Ce livre répond à deux défis majeurs concernant le continent africain. Premièrement, éviter de ne présenter que les aspects les plus chaotiques des dynamiques contemporaines (conflits, pauvreté) et s’atteler à déconstruire les idées reçues et les clichés. Deuxièmement, de façon plus conjoncturelle, répondre à des flambées de conservatisme et de racialisation, à l’instar du « détestable discours prononcé par Nicolas Sarkozy à Dakar » (p. 16) en juillet 2007, qui a atteint de tels sommets de méconnaissance et de mépris qu’il suscite encore des réactions d’universitaires près de quatre ans plus tard[1]. Le contenu de ce discours fournit donc un prétexte pour montrer par quelles multiples voies l’homme africain est entré dans l’histoire. À la façon de Fernand Braudel, l’auteur présente les dynamiques du temps long et les enjeux liés aux ressources et à l’espace, en établissant les corrélations entre les variations climatiques (pluviométrie, hydrographie), la maîtrise des techniques agricoles, les mouvements de population (tant sur le plan démographique que migratoire) et les échanges commerciaux.
« L’évolution des structures sociales » (chapitre 4) aborde à la fois les modes d’organisation familiale, de régulation sociale, les rapports à la terre et à une économie de subsistance qui n’a pas empêché les sociétés africaines d’être pleinement insérées au commerce mondial.
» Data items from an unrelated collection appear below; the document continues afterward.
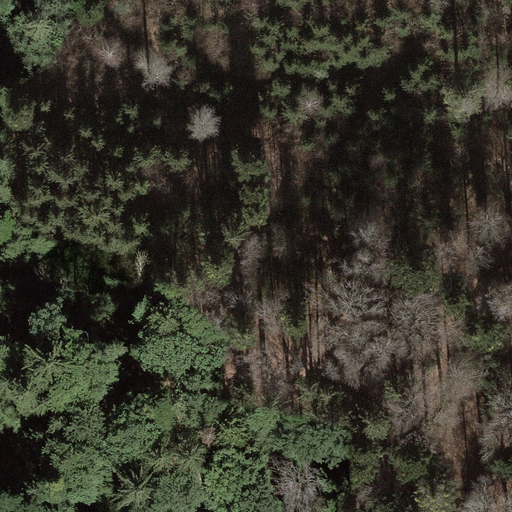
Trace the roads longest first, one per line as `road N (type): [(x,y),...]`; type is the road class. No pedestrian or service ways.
road 1 (track): [(477,0),(391,72),(291,220),(145,338),(74,358),(0,331)]
road 2 (track): [(391,72),(247,75),(118,19),(112,0)]
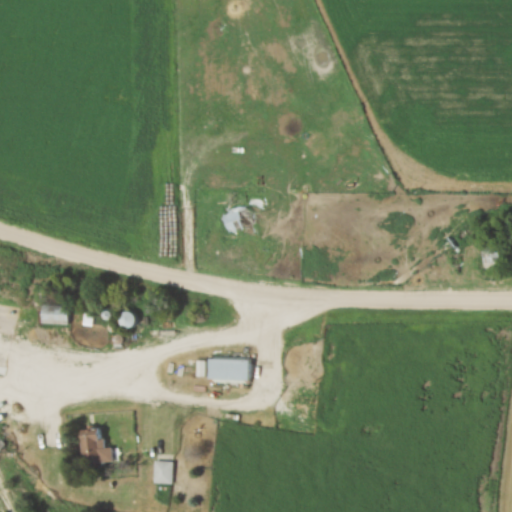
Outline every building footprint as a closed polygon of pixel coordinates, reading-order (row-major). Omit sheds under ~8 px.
[(229,233),(258,224),(252,205),(223,214),(229,233)] [(511,272),(511,241),(489,241),(489,272),(511,272)] [(46,324),(75,324),(75,305),(46,305),(46,324)] [(359,328),(339,328),(339,336),(359,337),(359,328)] [(325,374),(325,347),(315,347),(315,374),(325,374)] [(255,382),(255,359),(215,358),(215,381),(255,382)] [(111,437),(83,437),(83,463),(111,463),(111,437)] [(175,462),(156,462),(155,484),(175,485),(175,462)]
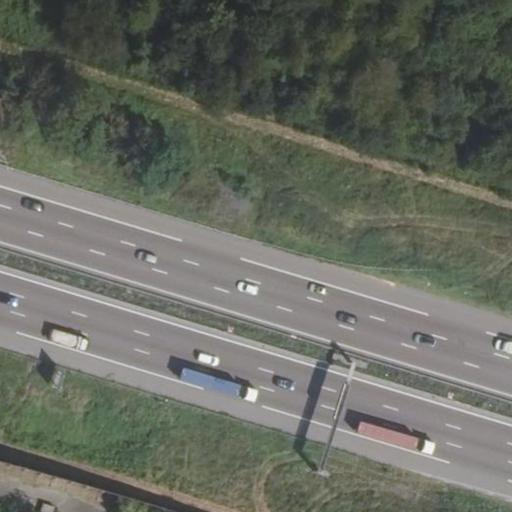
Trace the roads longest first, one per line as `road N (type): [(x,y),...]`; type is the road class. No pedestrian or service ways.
road 1 (motorway): [(0,306),(511,461)]
road 2 (motorway): [(511,367),(0,214)]
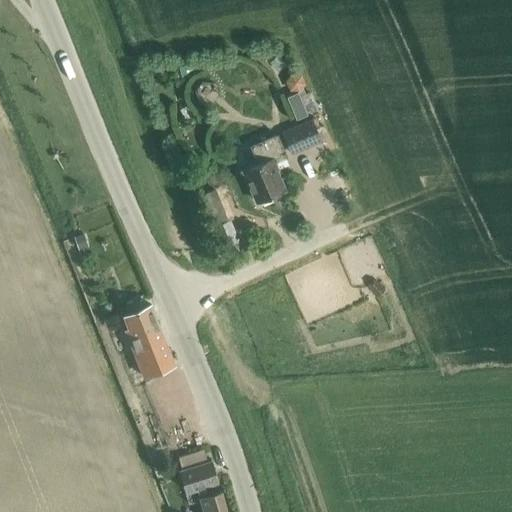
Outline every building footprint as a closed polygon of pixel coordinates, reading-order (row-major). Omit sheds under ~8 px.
[(278,55),(269,62),(276,71),(285,65),(278,55)] [(291,73),(285,82),(289,91),(297,92),(300,92),(306,84),(301,74),(291,73)] [(297,92),(286,97),(296,120),(308,115),(297,92)] [(311,119),(295,126),(305,148),(307,148),(321,141),(311,119)] [(256,203),(259,202),(261,206),(272,201),(270,197),(287,190),(279,171),(280,170),(276,161),(288,156),(278,134),(250,145),(258,163),(243,170),(256,203)] [(215,189),(196,197),(209,228),(218,250),(239,242),(230,220),(228,220),(215,189)] [(84,233),(74,237),(79,250),(83,248),(89,246),(84,233)] [(151,304),(123,315),(128,328),(124,329),(143,378),(175,366),(151,304)] [(179,470),(185,491),(197,488),(203,511),(226,511),(221,490),(213,492),(211,484),(218,483),(212,461),(179,470)]
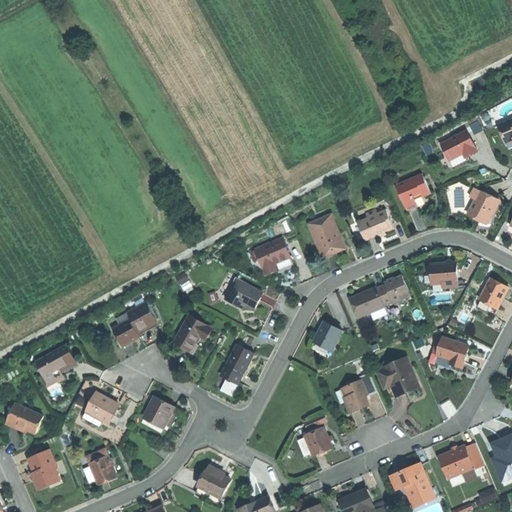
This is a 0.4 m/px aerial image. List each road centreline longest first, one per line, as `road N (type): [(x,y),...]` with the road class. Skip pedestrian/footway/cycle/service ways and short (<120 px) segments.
road 1 (track): [(0,358),(457,116),(469,95),(464,85),(511,60)]
road 2 (residential): [(511,262),(448,236),(340,277),(318,294),(253,411),(234,421)]
road 3 (residential): [(332,477),(455,425),(511,329)]
road 4 (residential): [(207,429),(152,483),(86,511)]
Le chapitre suivant le montre bien (« l’Afrique au sud du Sahara dans l’histoire de la mondialisation ») en rappelant combien le commerce de l’or fit « la grandeur successive des empires africains médiévaux (Ghana, Mali, Songhaï) qui établirent leur puissance sur ce commerce international » (p. 87). L’or était échangé contre le sel qui faisait défaut sur le continent et a contribué à la prospérité occidentale, en devenant le moteur de l’économie internationale de l’époque, notamment en lui fournissant un instrument monétaire (p. 91). C. Coquery-Vidrovitch reprend ainsi plusieurs fois le thème des matières premières et de l’exploitation des ressources pour montrer la complexité des dynamiques en jeu. Elle aborde la traite atlantique des esclaves en prenant bien soin de consacrer un chapitre à l’esclavage africain aux origines plus anciennes et responsable de la déportation de millions d’Africains vers le monde méditerranéen et vers l’océan indien. Elle montre les enchâssements entre dynamiques internes et externes en rappelant que l’abolition de l’esclavage européen a eu pour conséquence une aggravation de l’esclavage interne : avec la fermeture du marché atlantique, les pouvoirs locaux ont utilisé les captifs présents « pour renforcer leurs armées et leur production, si bien qu’à la fin du xixe siècle la moitié des Africains peut-être étaient des esclaves, pourcentage probablement très supérieur à ce qu’il était un siècle auparavant » (p. 129).
L’auteur parvient dans ce livre à casser le découpage réducteur entre histoire pré-coloniale, histoire de la colonisation et histoire post-coloniale en montrant l’ancienneté des rapports du continent africain avec le reste du monde et notamment avec les (futures) puissances coloniales. De même, elle dépasse la parcellisation régionale du continent pour s’intéresser plutôt aux dynamiques communes, pour souligner comment, à travers l’histoire, le continent s’est constitué et a contribué à la construction du reste du monde, en fournissant des ressources matérielles et symboliques. Les rencontres entre puissances européennes et pouvoirs locaux sont présentées sous l’angle des résistances politiques notamment avec l’expansion de l’Islam africain au xixe siècle puis ses différentes périodes de domination plus ou moins violentes et prédatrices. Sur tous ces fronts, l’Afrique du Sud est présentée comme « toujours plus précoce » notamment dans la pénétration et la domination européenne et son industrialisation. L’industrie minière qui s’est bâtie sur l’exploitation de la main d’œuvre noire a permis la formation de l’une des plus puissantes économies africaines mais a également donné les moyens d’une émancipation politique par la lutte ouvrière et syndicale.
[1] Il faut rappeler les ouvrages suivants : Makhily Gassama, L’Afrique répond à Sarkozy : contre le discours de Dakar, Paris, Philippe Rey, 2008 ; Adame Ba Konaré (sous la dir.), Petit précis de remise à niveau sur l’histoire africaine à l’usage du président Sarkozy, Paris, La Découverte, 2008.